Distinct
environments exist for defining or running tests : the first one is
the Test Editing (or debugging) environment, reserved to technicians and
protected by password; the second one is the Running environment, very easy
and friendly, for production operators (no password required).
You can inspect results with the scope function, save, recall and print
plots, or export and elaborate them with your favorite spreadsheet.
Calibration and troubleshooting are strongly dependent on actual hardware
setup, relative software is supplied separately.
Editing environment
You can run the testprogram while editing it, one step a time or all together. Interface is very easy and self explaining.
You can easily insert, remove steps, change their order and define PASS or FAIL jump for each step.
You can inspect results with the scope function, save, recall and print plots, or export and elaborate them with your favorite spreadsheet.
Production environment
It
is an essential and easy to use environment, results (total or partial)
are displayed clearly.
Collection of test results is possible on demand or automatically, and .you
can elaborate them with your favorite spreadsheet.

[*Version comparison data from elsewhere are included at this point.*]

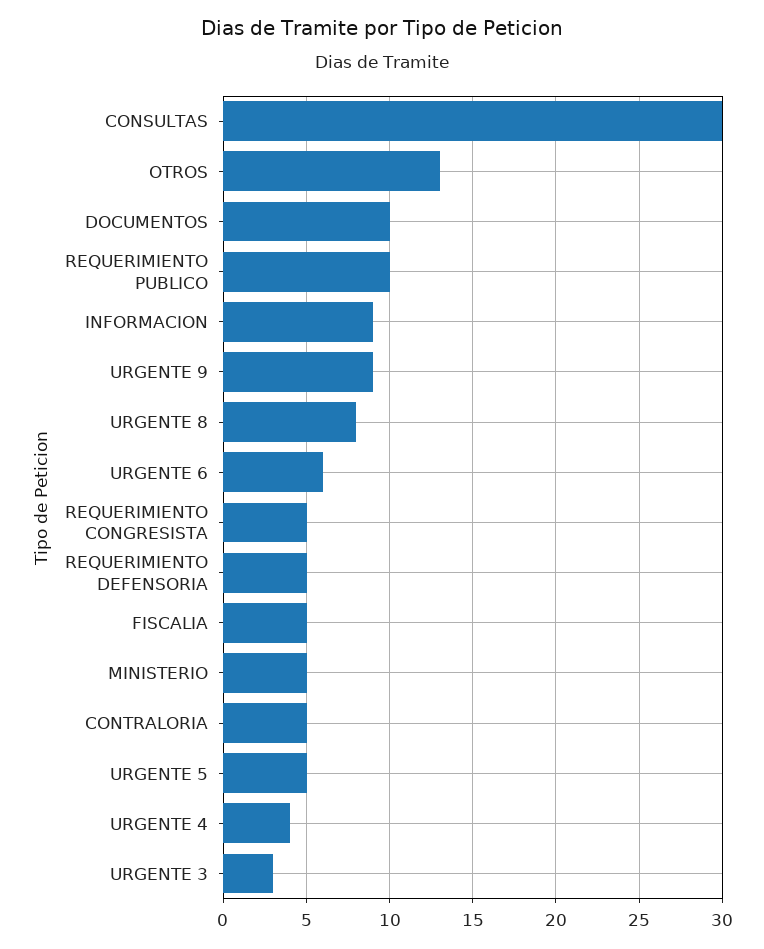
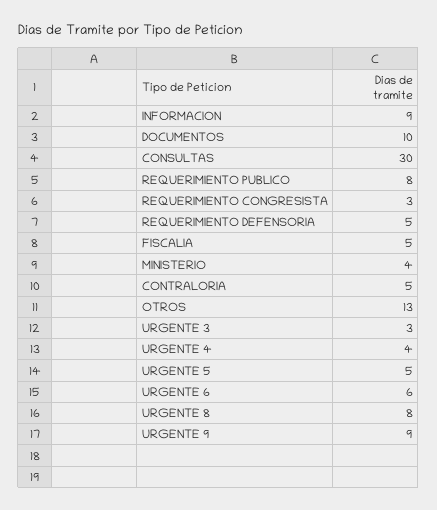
  {
    "CONSULTAS": 30,
    "OTROS": 13,
    "DOCUMENTOS": 10,
-   "REQUERIMIENTO PUBLICO": 10,
+   "REQUERIMIENTO PUBLICO": 8,
    "INFORMACION": 9,
    "URGENTE 9": 9,
    "URGENTE 8": 8,
    "URGENTE 6": 6,
-   "REQUERIMIENTO CONGRESISTA": 5,
+   "REQUERIMIENTO CONGRESISTA": 3,
    "REQUERIMIENTO DEFENSORIA": 5,
    "FISCALIA": 5,
-   "MINISTERIO": 5,
+   "MINISTERIO": 4,
    "CONTRALORIA": 5,
    "URGENTE 5": 5,
    "URGENTE 4": 4,
    "URGENTE 3": 3
  }

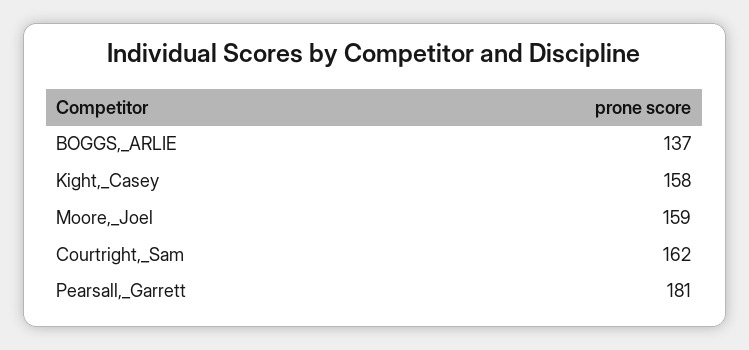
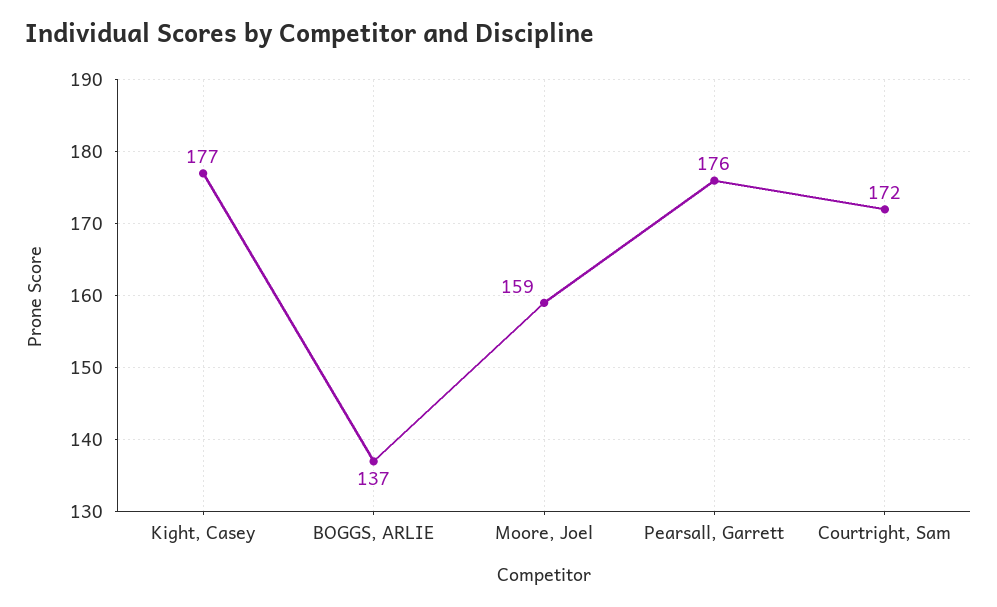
  {
    "BOGGS,_ARLIE": 137,
-   "Kight,_Casey": 158,
+   "Kight,_Casey": 177,
    "Moore,_Joel": 159,
-   "Courtright,_Sam": 162,
+   "Courtright,_Sam": 172,
-   "Pearsall,_Garrett": 181
+   "Pearsall,_Garrett": 176
  }

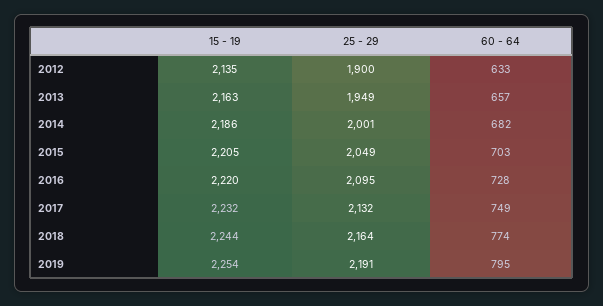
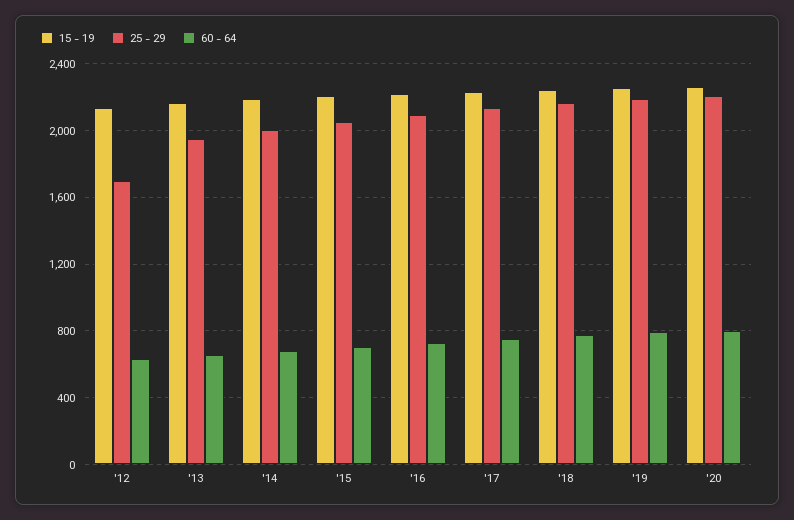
  {
    "15 - 19": {
      "2012": 2135,
      "2013": 2163,
      "2014": 2186,
      "2015": 2205,
      "2016": 2220,
      "2017": 2232,
      "2018": 2244,
-     "2019": 2254
+     "2019": 2254,
+     "'20": 2250
    },
    "25 - 29": {
-     "2012": 1900,
+     "2012": 1700,
      "2013": 1949,
      "2014": 2001,
      "2015": 2049,
      "2016": 2095,
      "2017": 2132,
      "2018": 2164,
-     "2019": 2191
+     "2019": 2191,
+     "'20": 2200
    },
    "60 - 64": {
      "2012": 633,
      "2013": 657,
      "2014": 682,
      "2015": 703,
      "2016": 728,
      "2017": 749,
      "2018": 774,
-     "2019": 795
+     "2019": 795,
+     "'20": 800
    }
  }

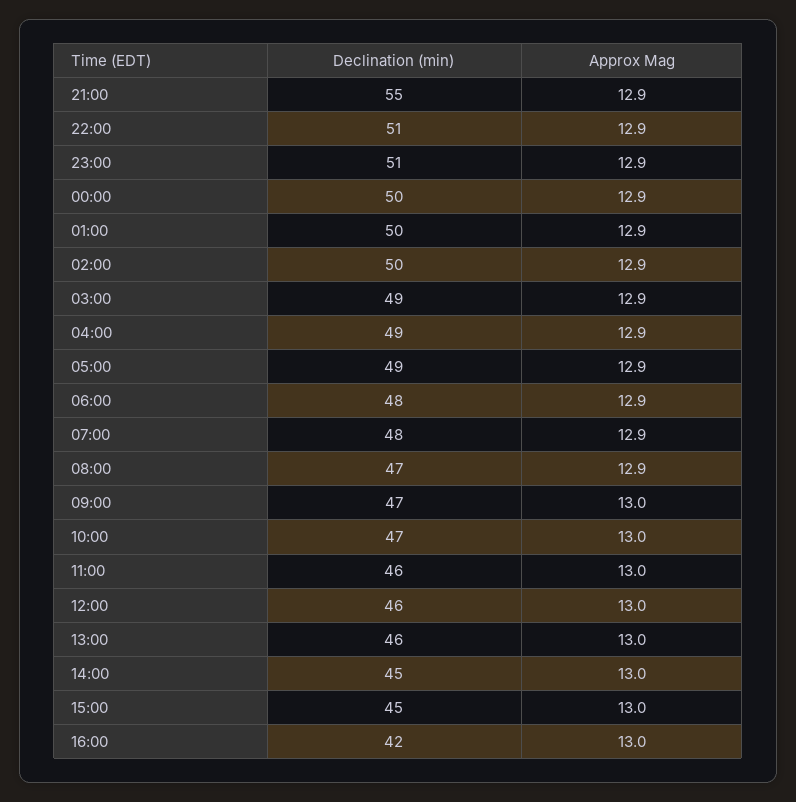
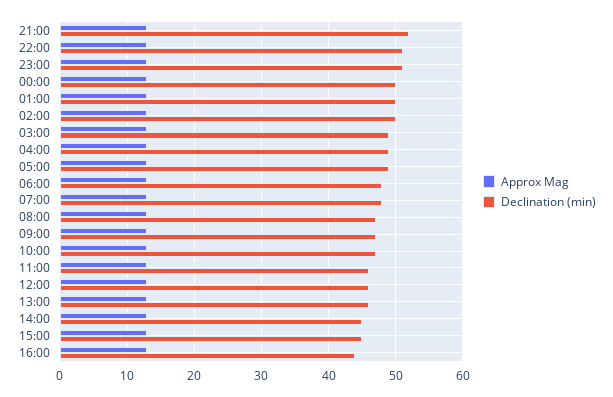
  {
    "Declination (min)": {
-     "21:00": 55,
+     "21:00": 52,
      "22:00": 51,
      "23:00": 51,
      "00:00": 50,
      "01:00": 50,
      "02:00": 50,
      "03:00": 49,
      "04:00": 49,
      "05:00": 49,
      "06:00": 48,
      "07:00": 48,
      "08:00": 47,
      "09:00": 47,
      "10:00": 47,
      "11:00": 46,
      "12:00": 46,
      "13:00": 46,
      "14:00": 45,
      "15:00": 45,
-     "16:00": 42
+     "16:00": 44
    },
    "Approx Mag": {
      "21:00": 12.9,
      "22:00": 12.9,
      "23:00": 12.9,
      "00:00": 12.9,
      "01:00": 12.9,
      "02:00": 12.9,
      "03:00": 12.9,
      "04:00": 12.9,
      "05:00": 12.9,
      "06:00": 12.9,
      "07:00": 12.9,
      "08:00": 12.9,
      "09:00": 13,
      "10:00": 13,
      "11:00": 13,
      "12:00": 13,
      "13:00": 13,
      "14:00": 13,
      "15:00": 13,
      "16:00": 13
    }
  }

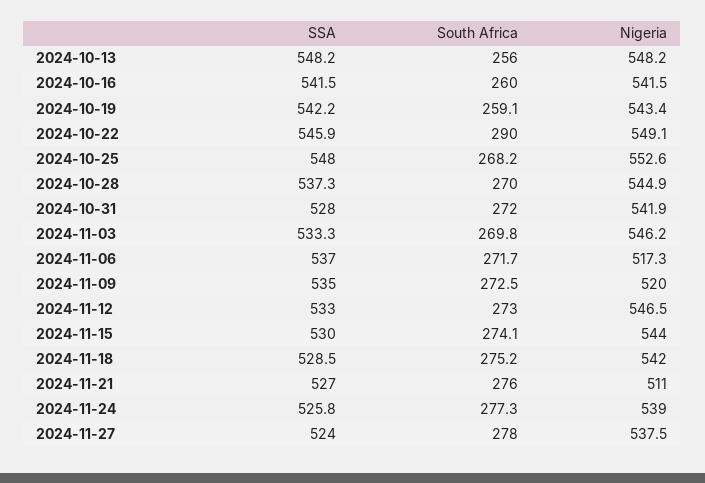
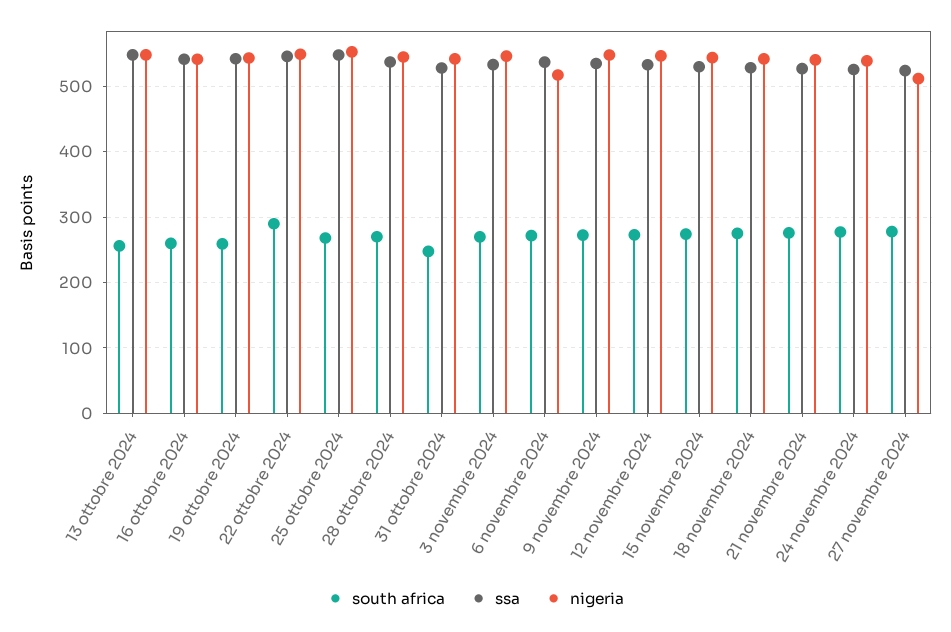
  {
    "SSA": {
      "2024-10-13": 548.2,
      "2024-10-16": 541.5,
      "2024-10-19": 542.2,
      "2024-10-22": 545.9,
      "2024-10-25": 548,
      "2024-10-28": 537.3,
      "2024-10-31": 528,
      "2024-11-03": 533.3,
      "2024-11-06": 537,
      "2024-11-09": 535,
      "2024-11-12": 533,
      "2024-11-15": 530,
      "2024-11-18": 528.5,
      "2024-11-21": 527,
      "2024-11-24": 525.8,
      "2024-11-27": 524
    },
    "South Africa": {
      "2024-10-13": 256,
      "2024-10-16": 260,
      "2024-10-19": 259.1,
      "2024-10-22": 290,
      "2024-10-25": 268.2,
      "2024-10-28": 270,
-     "2024-10-31": 272,
+     "2024-10-31": 250,
      "2024-11-03": 269.8,
      "2024-11-06": 271.7,
      "2024-11-09": 272.5,
      "2024-11-12": 273,
      "2024-11-15": 274.1,
      "2024-11-18": 275.2,
      "2024-11-21": 276,
      "2024-11-24": 277.3,
      "2024-11-27": 278
    },
    "Nigeria": {
      "2024-10-13": 548.2,
      "2024-10-16": 541.5,
      "2024-10-19": 543.4,
      "2024-10-22": 549.1,
      "2024-10-25": 552.6,
      "2024-10-28": 544.9,
      "2024-10-31": 541.9,
      "2024-11-03": 546.2,
      "2024-11-06": 517.3,
-     "2024-11-09": 520,
+     "2024-11-09": 550,
      "2024-11-12": 546.5,
      "2024-11-15": 544,
      "2024-11-18": 542,
-     "2024-11-21": 511,
+     "2024-11-21": 540,
      "2024-11-24": 539,
-     "2024-11-27": 537.5
+     "2024-11-27": 510
    }
  }

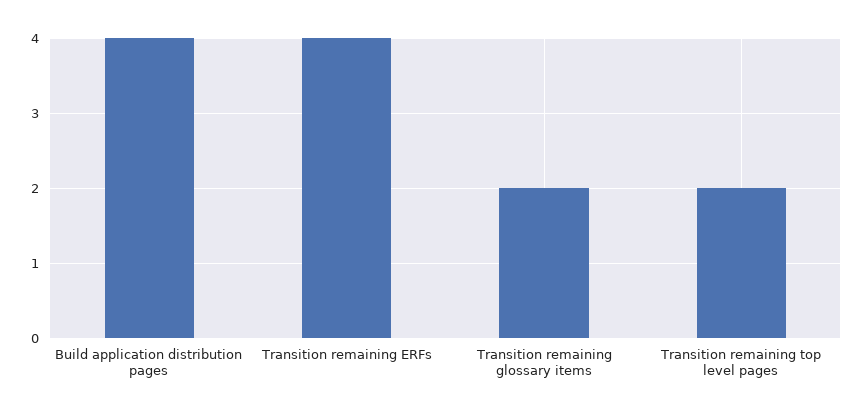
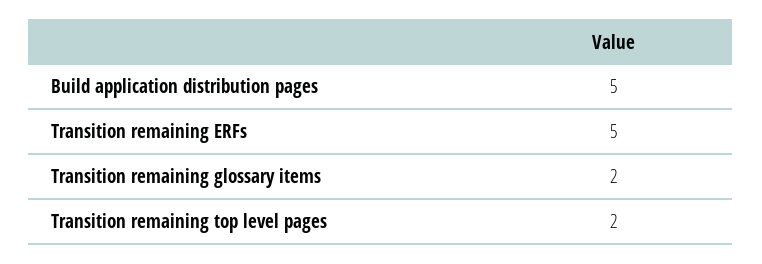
  {
-   "Build application distribution pages": 4,
+   "Build application distribution pages": 5,
-   "Transition remaining ERFs": 4,
+   "Transition remaining ERFs": 5,
    "Transition remaining glossary items": 2,
    "Transition remaining top level pages": 2
  }

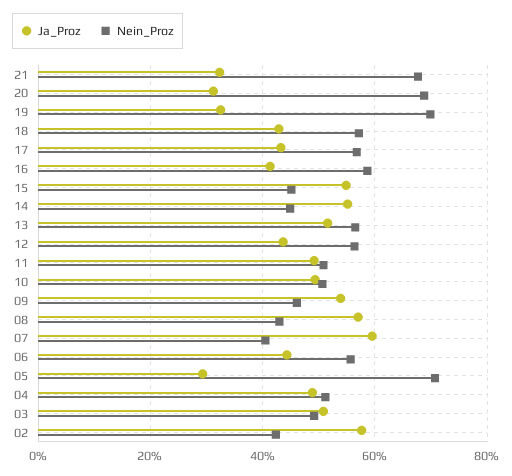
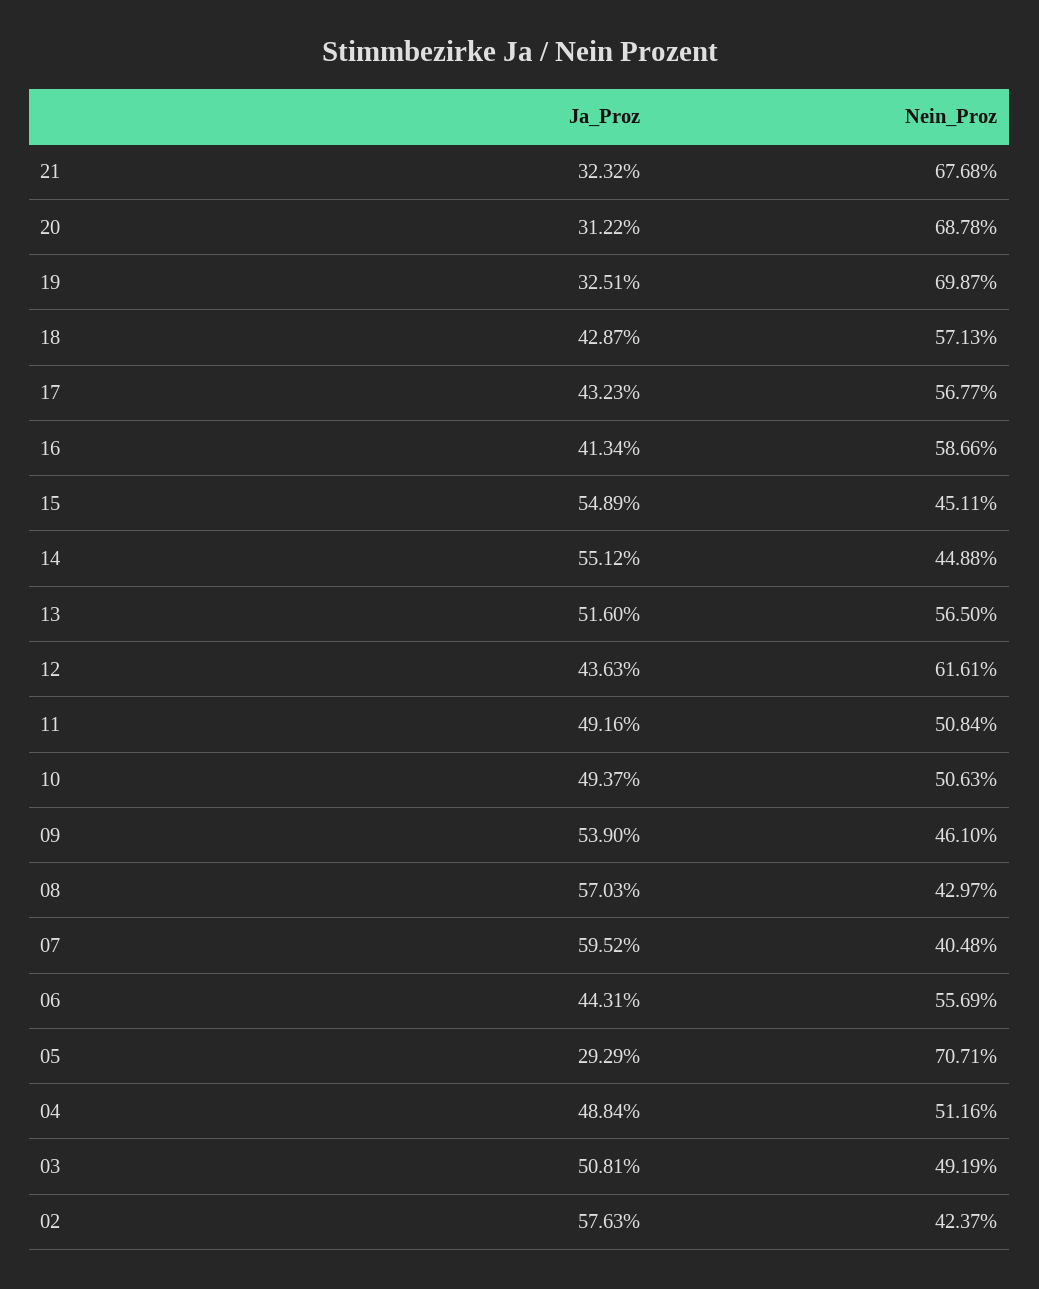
  {
    "Ja_Proz": {
      "21": 32.32,
      "20": 31.22,
      "19": 32.51,
      "18": 42.87,
      "17": 43.23,
      "16": 41.34,
      "15": 54.89,
      "14": 55.12,
      "13": 51.6,
      "12": 43.63,
      "11": 49.16,
      "10": 49.37,
      "09": 53.9,
      "08": 57.03,
      "07": 59.52,
      "06": 44.31,
      "05": 29.29,
      "04": 48.84,
      "03": 50.81,
      "02": 57.63
    },
    "Nein_Proz": {
      "21": 67.68,
      "20": 68.78,
      "19": 69.87,
      "18": 57.13,
      "17": 56.77,
      "16": 58.66,
      "15": 45.11,
      "14": 44.88,
      "13": 56.5,
-     "12": 56,
+     "12": 61.61,
      "11": 50.84,
      "10": 50.63,
      "09": 46.1,
      "08": 42.97,
      "07": 40.48,
      "06": 55.69,
      "05": 70.71,
      "04": 51.16,
      "03": 49.19,
      "02": 42.37
    }
  }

CRMT firmware is configured according to the actual hardware; on power up, all boards are cheched and if any board is not responding or suffering a fault condition, that is notified to the operator. Anyway, if a board is not present, all tests that not involve that board can run, so you can go on working even if a faulting module is removed for repairing. This is true even for individual high current current modules, so you can remove the faulting bank and go on working with a lower current.
Before
beginning the test sequence the status of all present boards and the safeties
status are checked, if any failure occurred this is notified to the operator
and the test sequence is aborted.
If during the test sequence the safeties go unsafe, the generators are immediately
disabled in hardware.
Calibration environment
The
calibration procedure interactively drives the operator during the steps
and asks him (when needed) to connect a tester or to adjust trimmers or
to move switches on the calibration tool; the software drives the generators
and executes measures in a stepwise way, so you can verify (if you like)
each operation.
The calibration tool is a set of reference loads arranged to be seen as
a reference DUT; you just have to plug it into the system output connector
and to move switches when asked to.
Calibration process depends on the actual system configuration; a separate
specific calibration software is supplied with the system.